- _Text section_:

Log-based machine learning overview

The log-based machine learning system in IBM Z® Anomaly Analytics detects anomalies in z/OS® system log data.

Data flow

The following steps describe the data flow among the components of the log-based machine learning system in IBM Z Anomaly Analytics. The step numbers correspond to the numbers that are shown in Figure 1.
  1. Historical or streaming z/OS SYSLOG data is collected by the Z Common Data Provider and forwarded to Apache Kafka.
  2. The log-based machine learning system subscribes to the Apache Kafka SYSLOG topic and parses the SYSLOG data.
  3. Incoming log data is summarized, and the summaries are stored in a relational database.
  4. If a log data model is available, the summarized data is compared to the model to identify abnormal behavior.
  5. The score results are written to the Apache Kafka message broker and are stored in a NoSQL long-term data store.
  6. The rules engine polls Apache Kafka for anomalous events that exceed a configured threshold. Highly anomalous events are forwarded to the Apache Kafka Ensemble-Event topic.
  7. Ensemble subscribes to the Ensemble-Event topic, and it groups these anomalous events, together with anomalous events from the metric-based machine learning system, into event groups by resource (system or subsystem). Ensemble calculates the severity and confidence score of each event group. The results are stored in a NoSQL long-term data store, and they are forwarded to the Apache Kafka Ensemble-EventGroupNotification topic.
  8. When a user accesses the ensemble GUI, the score results are retrieved from the NoSQL data store and rendered in the GUI.
Figure 1. Log-based machine learning overview
The illustration shows the flow of data among the primary components, as described in the text.

Ensemble GUI for log anomaly detection

In the ensemble GUI, when you click the Log-Based Anomalies page, the following high-level pages are available from the menu:
Analysis
The Analysis page is the home page that is shown in the content pane when you first click the Log-Based Anomalies page. On this page, you select the date and the systems that you want to monitor for anomalies. For each hour of the selected day, the highest anomaly score is shown for each monitored system. Click a score to view a bar graph of the associated 24-hour period. In the resulting graph, each column represents a 10-minute interval within the hour. Click a column in the graph to view more information about the interval.

For log-based anomalies, you can selectively ignore the z/OS messages of your choice in the analysis in future intervals. This function can be helpful, for example, if irrelevant messages are frequently shown in the analysis intervals, and you want to reduce the clutter so that you can more easily notice significant issues in the subsystem. To access this function, click Actions > Ignore Message from the Analysis Details page. If you choose to ignore a message, you also have the option of choosing when to remove it from the ignore list. For example, you can choose to ignore it until the next training occurs, or you can ignore it until is manually selected to be restored.

Message History
You can view the message history, which shows all occurrences of a message across all monitored systems.
Notifications
The Notifications page includes messages from the components of the log-based machine learning system that indicate some type of activity in the system that you must be aware of, or must respond to. For example, they include information about the success or failure of the training phase.
System Status
The Systems page shows status information for the monitored systems, including the status of the data pipeline. The status of the data pipeline indicates the overall health of the components that are involved in processing the log data through the log-based machine learning system.
Administration > Training Management
The Training Management page lists the training status values and other details for z/OS monitored systems. It includes an Actions menu. To manage the ignore status of messages, to request training, or to manage the training dates for a system, select the checkbox for the system, and from the Actions menu, select the relevant action.

- _Stated problem A_:
Answer these questions about the log-based machine learning overview, one line each:
(i) To what does the Z Common Data Provider forward z/OS SYSLOG data?
(ii) In the bar graph on the Analysis page, what does each column represent?
(iii) From which page do you click Actions > Ignore Message?
- _Stated problem B_: Write the next part of the log-based machine learning overview, starting after its final sentence.
The listing that comes after this text is not needed for anything here.

- _Listing_:
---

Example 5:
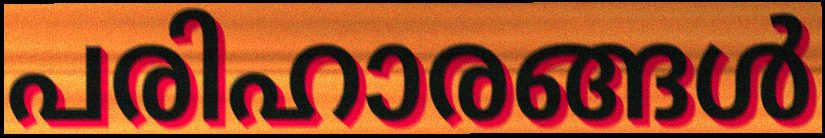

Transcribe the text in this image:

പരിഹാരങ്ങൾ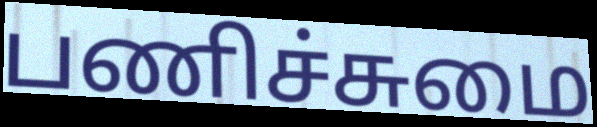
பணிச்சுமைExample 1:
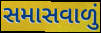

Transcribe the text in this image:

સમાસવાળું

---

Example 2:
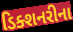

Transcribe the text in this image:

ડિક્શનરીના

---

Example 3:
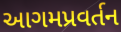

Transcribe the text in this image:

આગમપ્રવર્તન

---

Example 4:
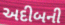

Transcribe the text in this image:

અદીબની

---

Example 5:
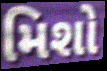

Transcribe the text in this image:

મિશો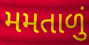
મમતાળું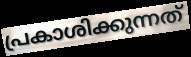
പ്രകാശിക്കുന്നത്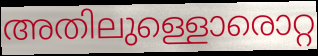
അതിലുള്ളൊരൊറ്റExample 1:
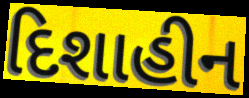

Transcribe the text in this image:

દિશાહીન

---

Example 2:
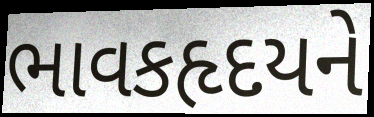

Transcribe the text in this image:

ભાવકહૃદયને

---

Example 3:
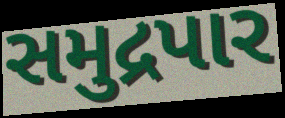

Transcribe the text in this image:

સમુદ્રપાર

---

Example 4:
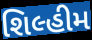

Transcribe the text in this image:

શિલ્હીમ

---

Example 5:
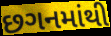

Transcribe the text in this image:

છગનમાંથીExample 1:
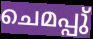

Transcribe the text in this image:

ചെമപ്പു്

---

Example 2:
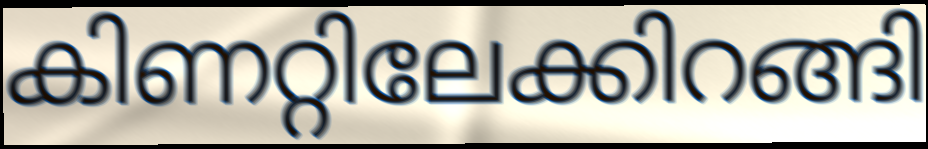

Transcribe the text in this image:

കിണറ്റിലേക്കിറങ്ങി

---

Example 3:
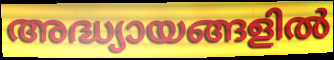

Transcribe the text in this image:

- _Answer A_:
(i) Apache Kafka.
(ii) A 10-minute interval within the hour.
(iii) The Analysis Details page.

- _Answer B_:
From the Training Management page, administrators can now perform the following actions to manage the training for monitored systems:
  • Selectively ignore, or reinstate, the z/OS messages of your choice in the analysis in future intervals.
  • Request training, and view the status of a training request.
  • View the training dates for the current model and for the model in the next training period. For example, you can view the following dates:
    Current model begin date
    The date on which the building of the current model begins.
    Current model trained date
    The date on which the training of the current model is complete.
    Next training period begin date
    The earliest date for which data is included when the next model is automatically built. The next model will include data from between midnight on this begin date and 23:59:59 on the day before the next model begin date.

    For example, if this begin date is 26 December 2022, and the training period is 90 days, the next model will include data (if data is available) from between midnight on 26 December 2022 and 23:59:59 on 25 March 2023 (which is the day before the Next model begin date of 26 March 2023).

    Next model begin date
    The date on which the automatic building of the next model begins.
  • Select dates to include or exclude from future training. For example, you might want to exclude specific dates in a future training due to very abnormal behavior that occurred on those dates. However, you might want to include those dates again later for another future training.
Restriction: The training management capability is available only for messages that are issued by z/OS monitored systems.
Administration > Configuration
From the Configuration page, you can change the default training period and training interval for a z/OS monitored system. The training period indicates how many days of data to include in a model. The training interval indicates how often to automatically recreate the model.
training period
The number of consecutive calendar days that the log-based machine learning system uses to identify the monitored system data to include in training models. The default value is 90 days.

The log-based machine learning system expects 90 days of historical log data to create a reasonable model. For some workload patterns, 30 days of historical log data might be acceptable for building a model, but might result in a suboptimal model.

training interval
The number of consecutive calendar days between automatic builds of system behavior models. The default value is 30 days.

Variable analysis

If you enable variable analytics, the log-based machine learning system extracts the variables from each z/OS SYSLOG message and analyzes the variable values to determine how rare the values are. The rarity of the values is assessed in comparison to the values of the same variable in all the messages that have the same message ID and message text.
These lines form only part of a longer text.